==== SELECTED EXCERPT ====
WHAT IS THE BUY PILE?
Every week Hannibal Tabu (two-time Eisner-winning journalist/winner of the 2012 Top Cow Talent Hunt/blogger/novelist/poet/jackass on Twitter/head honcho of Komplicated) goes to a comic book store called Comics Ink in Culver City, CA (Overland and Braddock — hey Steve, Jason, Vince and Quislet) and grabs a whole lotta comics. These periodicals are quickly sorted (how) into two piles — the “buy” pile (a small pile most weeks, comprised of planned purchases) and the “read” pile (often huge, often including comics that are really crappy but have some value to stay abreast of). Thursday afternoons you’ll be able to get his thoughts (and they’re just the opinions of one guy, so calm down, and here’s some common definitions used in the column) about all of that … which goes something like this …
THE BUY PILE FOR OCTOBER 2, 2013
G.I. JOE The Cobra Files #7
Jump from the Read Pile.
==== SUPPLIED DATA ====
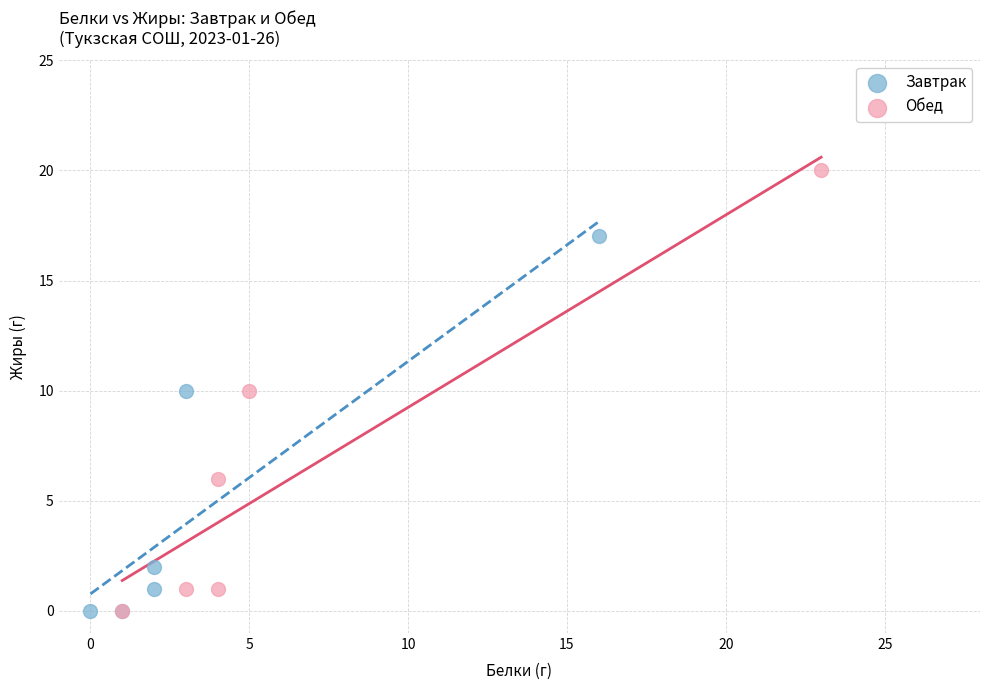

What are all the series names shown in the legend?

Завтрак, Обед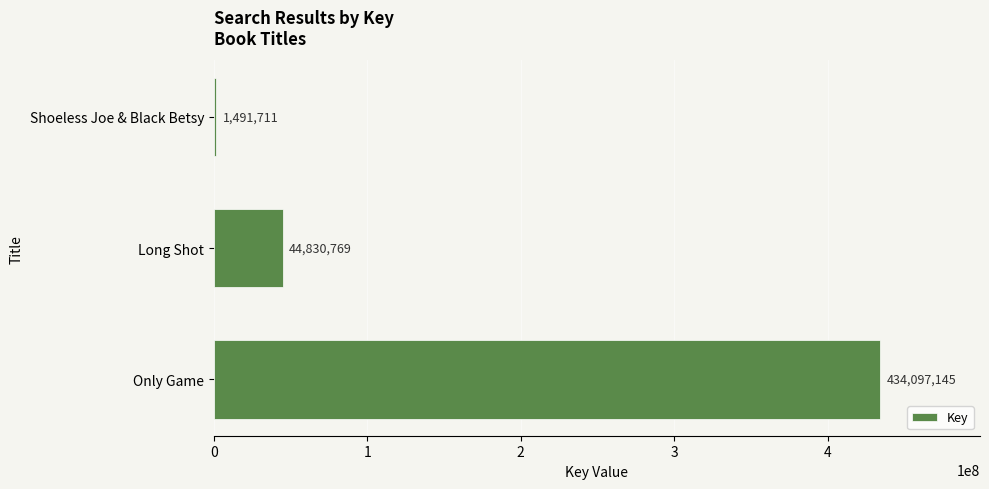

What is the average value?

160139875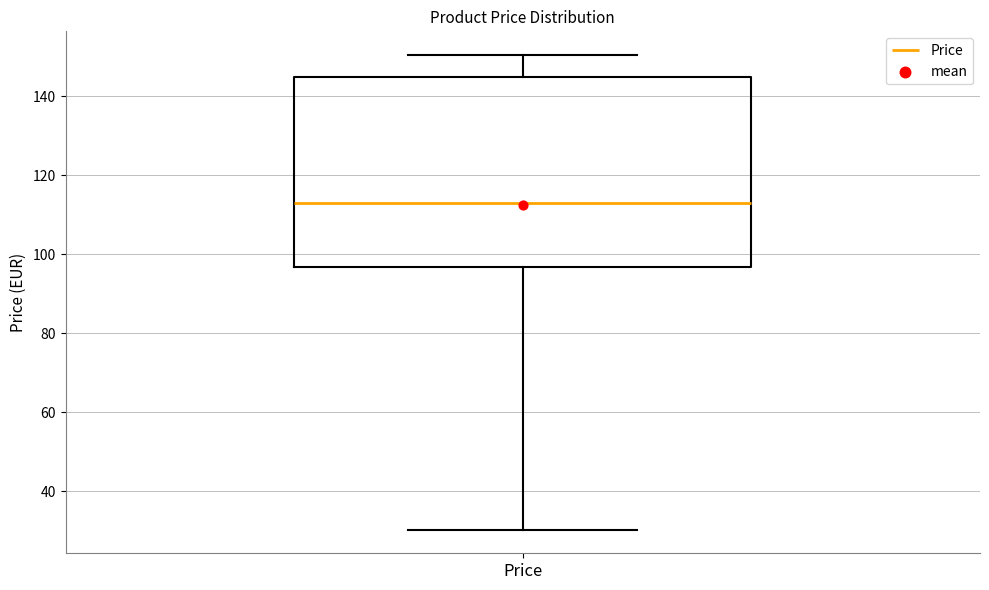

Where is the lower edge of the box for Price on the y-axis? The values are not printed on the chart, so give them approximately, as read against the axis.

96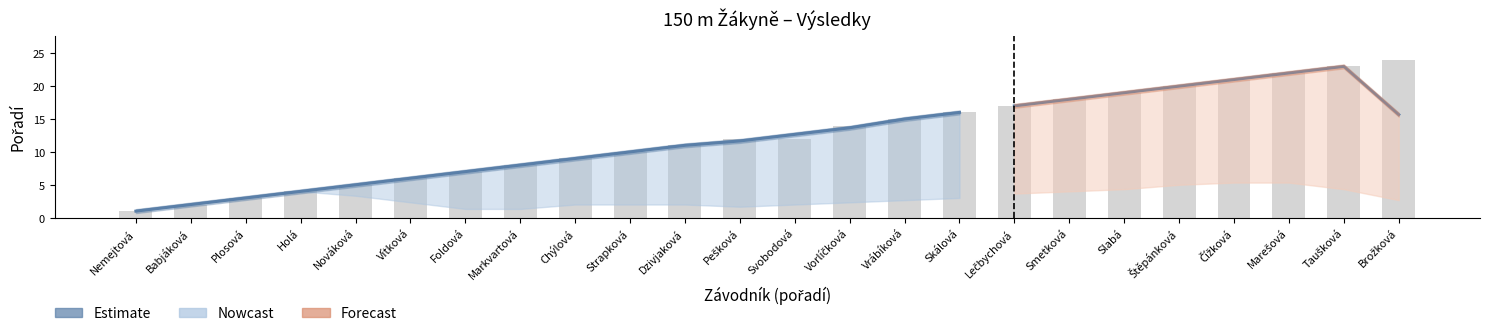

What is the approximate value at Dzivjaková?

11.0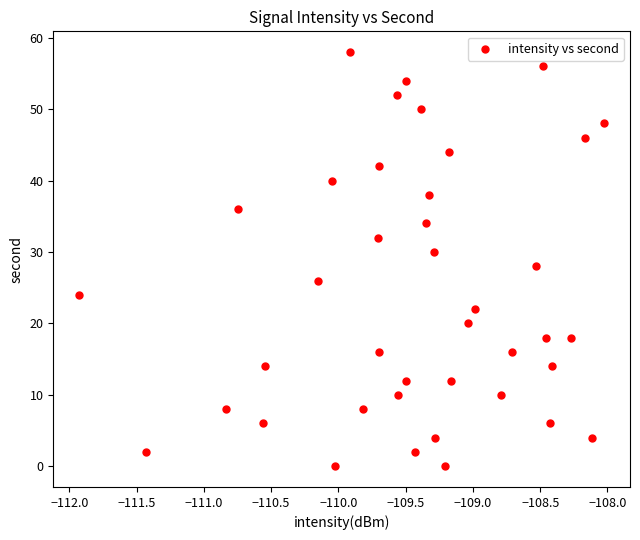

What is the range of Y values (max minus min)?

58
====
PARTS OF THE EXERCISE:
[A] Summarize the comic column in two sentences.
[B] Which names does the comic column greet in its mention of the store's location?
[C] Go on writing the comic column from the point where it stops.
The listing comes from a separate source unrelated to the comic column.

EXPECTED RESULTS:
[A] Each week Hannibal Tabu gathers a large number of comics at Comics Ink in Culver City, CA, and sorts them into a small "buy" pile of planned purchases and an often huge "read" pile. His thoughts on them appear on Thursday afternoons, and the buy pile for October 2, 2013 opens with G.I. JOE The Cobra Files #7, a jump from the read pile.

[B] Steve, Jason, Vince, Quislet

[C]
It’s funny when people get the same idea at the same time, unless that idea means lots and lots of people dying. Tomax’s manipulation of Clockspring comes to a head while Chameleon freaks out over the closure of the program. There are great speeches and great character moments, most of which are a red herring to hide the plot developments happening underneath the surface. Wicked and wonderful, if this is how it’s going to end, what a way to go go. Good stuff.
Charming finds a conclusion to his time in the land of Indian Fables fitting for his name in an issue strong on story and soft on spectacle. The good part is the characterization, despite exposition that might seem heavyhanded, everyone here gets a moment worth noting and there are some that really win over the reader. On the other hand, there’s a battle scene that lacks visual dynamics, and it is the core of the drama, much like the climactic scene in “Hamlet.” Sure, you can just enjoy the interplay, but the drama seems muted. Sean E. William’s script is engaging and the emotional and narrative abilities of the art team (Stephen Sadowski, Meghan Ketrick, Phil Jiminez, Jose Marzan and Andrew Dalhouse) can’t be denied, but one can clearly miss Willingham’s masterful hand at the wheel.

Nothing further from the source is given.